- [Document text]:
SK: A meaningful award is citation by other scholars, which is what the Current Contents award
was. I discovered recently that I am the most cited author in second language acquisition
research, but before I start feeling good about this, I suspect that a large percentage of the
citations are criticisms and attacks.
KS: You have had 530+ publications (excluding conference proceedings) within your 48 years of research activity.
Of these publications, about 350 are authored by you only and the rest with your colleagues. This means that on
average you have produced 11 publications every year, that is almost one per month. This is a quantity to be highly
proud of and a number that beats all other numbers. Indeed more than 200 publications have appeared after your
retirement when you perhaps needed more rest and were most probably not required by your institution to continue
your full time writing career. Could you first of all share with us how you have managed to produce this bulk of
knowledge and what sorts of issues you have promoted in your writings? It seems that you were writing around the
clock. Has this left any time to attend to your social and family life? Any hobbies you have?
SK: Like most people I spend lots of time with family, and I have hobbies: music (piano) and
lifting weights. I used to do martial arts but have not had time for this in the last few years.
Secrets of productivity: (1) write short papers, don’t waste time with long introductions and
sermons about what should be done. (2) do secondary and meta-analyses, not just primary
studies. (3) with primary studies, I work with co-authors.
My post-retirement productivity is about the same as my productivity before retiring, which is
typical of productive scholars. (See research on productivity and age, discussed in D. K.
Simonton, 1988, Scientific Genius: A Psychology of Science, Cambridge University Press, chapter
4, especially pp 76-77).
Iranian Journal of Language Teaching Research 7(2), (July, 2019) 147-152 149
KS: Your earlier publications have focused on psycho/neuro-linguistic issues such as left-right brain differences and
the critical period hypothesis as well linguistic development in children. Then you have concentrated on adult second
language acquisition as well as bilingual education. And most of your recent research has centered on learning
language and especially implicit learning of vocabulary through reading. You have also devoted some attention to
writing but less on listening. Would you please explain if these changes in foci show shifts in your research
paradigm or are these research lines related to one another connecting to a larger theme?

- [Source material]:
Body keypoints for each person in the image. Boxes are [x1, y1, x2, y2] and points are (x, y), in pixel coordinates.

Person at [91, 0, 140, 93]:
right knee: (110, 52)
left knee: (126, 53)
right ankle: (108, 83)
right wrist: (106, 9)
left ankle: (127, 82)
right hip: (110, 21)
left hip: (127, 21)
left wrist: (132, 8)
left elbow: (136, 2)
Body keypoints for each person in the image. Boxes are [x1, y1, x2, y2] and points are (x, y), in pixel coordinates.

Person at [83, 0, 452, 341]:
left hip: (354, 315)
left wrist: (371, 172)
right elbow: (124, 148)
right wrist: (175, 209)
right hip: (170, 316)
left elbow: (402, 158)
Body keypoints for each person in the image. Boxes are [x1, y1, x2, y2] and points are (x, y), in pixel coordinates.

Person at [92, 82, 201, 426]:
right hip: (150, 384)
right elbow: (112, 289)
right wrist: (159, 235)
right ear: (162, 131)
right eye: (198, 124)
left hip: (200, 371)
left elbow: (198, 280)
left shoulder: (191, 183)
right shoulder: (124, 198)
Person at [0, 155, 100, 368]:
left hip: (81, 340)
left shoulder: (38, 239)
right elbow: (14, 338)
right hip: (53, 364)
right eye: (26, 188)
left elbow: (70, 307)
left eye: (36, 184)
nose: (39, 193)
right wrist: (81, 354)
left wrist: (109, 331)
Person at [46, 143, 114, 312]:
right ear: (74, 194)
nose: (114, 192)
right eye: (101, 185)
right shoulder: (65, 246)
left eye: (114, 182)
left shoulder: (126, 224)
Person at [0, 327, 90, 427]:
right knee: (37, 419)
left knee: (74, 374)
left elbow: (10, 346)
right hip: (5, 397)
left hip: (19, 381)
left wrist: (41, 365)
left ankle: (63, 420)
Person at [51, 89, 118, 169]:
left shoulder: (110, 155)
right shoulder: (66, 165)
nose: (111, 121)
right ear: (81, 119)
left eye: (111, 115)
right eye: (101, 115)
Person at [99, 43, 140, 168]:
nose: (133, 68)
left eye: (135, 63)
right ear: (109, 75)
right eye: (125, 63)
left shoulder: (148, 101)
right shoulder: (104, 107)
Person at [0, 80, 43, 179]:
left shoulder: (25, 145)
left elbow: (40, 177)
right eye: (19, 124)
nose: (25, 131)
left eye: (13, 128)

- [Tasks to carry out]:
(A) According to the interview, about how many of SK's publications are sole-authored?
(B) Continue the interview from the point where it stops.

- [Replies]:
(A) About 350.

(B)
SK: Since 1975 my work has been mostly focused on one theme: The Comprehension
Hypothesis and its related hypotheses. I have also worked in the area of writing, specifically the
idea that writing does not cause language acquisition but can have a profound effect on cognitive
development: writing can make you smarter. The key to this is revision and the idea that in
writing, meaning is not what you start out with but what you end up with (see especially Elbow,
P. 1972. Writing without Teachers. New York: Oxford University Press).
KS: Your publications introduce and some of them follow up the theories you have put forth. Some of the most
famous hypotheses you have proposed are the monitor model, the input hypothesis, and the comprehension
hypothesis. Could you please briefly tell us the gist of these theories and in what ways they are different from one
another.
SK: I don’t use the term “Monitor Model” any more, for two reasons: (1) I prefer the terms
“hypothesis” and “theory” over “model”: I am stating testable hypotheses which can be
disproven. A “model” is a pedagogical device for understanding a concept, eg water flowing
through a pipe is a model for electricity. We don’t expect it to be a 100% accurate description,
but it helps us understand a phenomenon. (2) The Monitor deals with the use of consciously
learned grammar. It is still a major part of the theory, but it is not the only part, and is not the
core: The core is the Comprehension Hypothesis.
KS: One important distinction you make in your works is the distinction between language learning and language
acquisition. Could you give us more information on what the differences are and whether learning can lead to
acquisition?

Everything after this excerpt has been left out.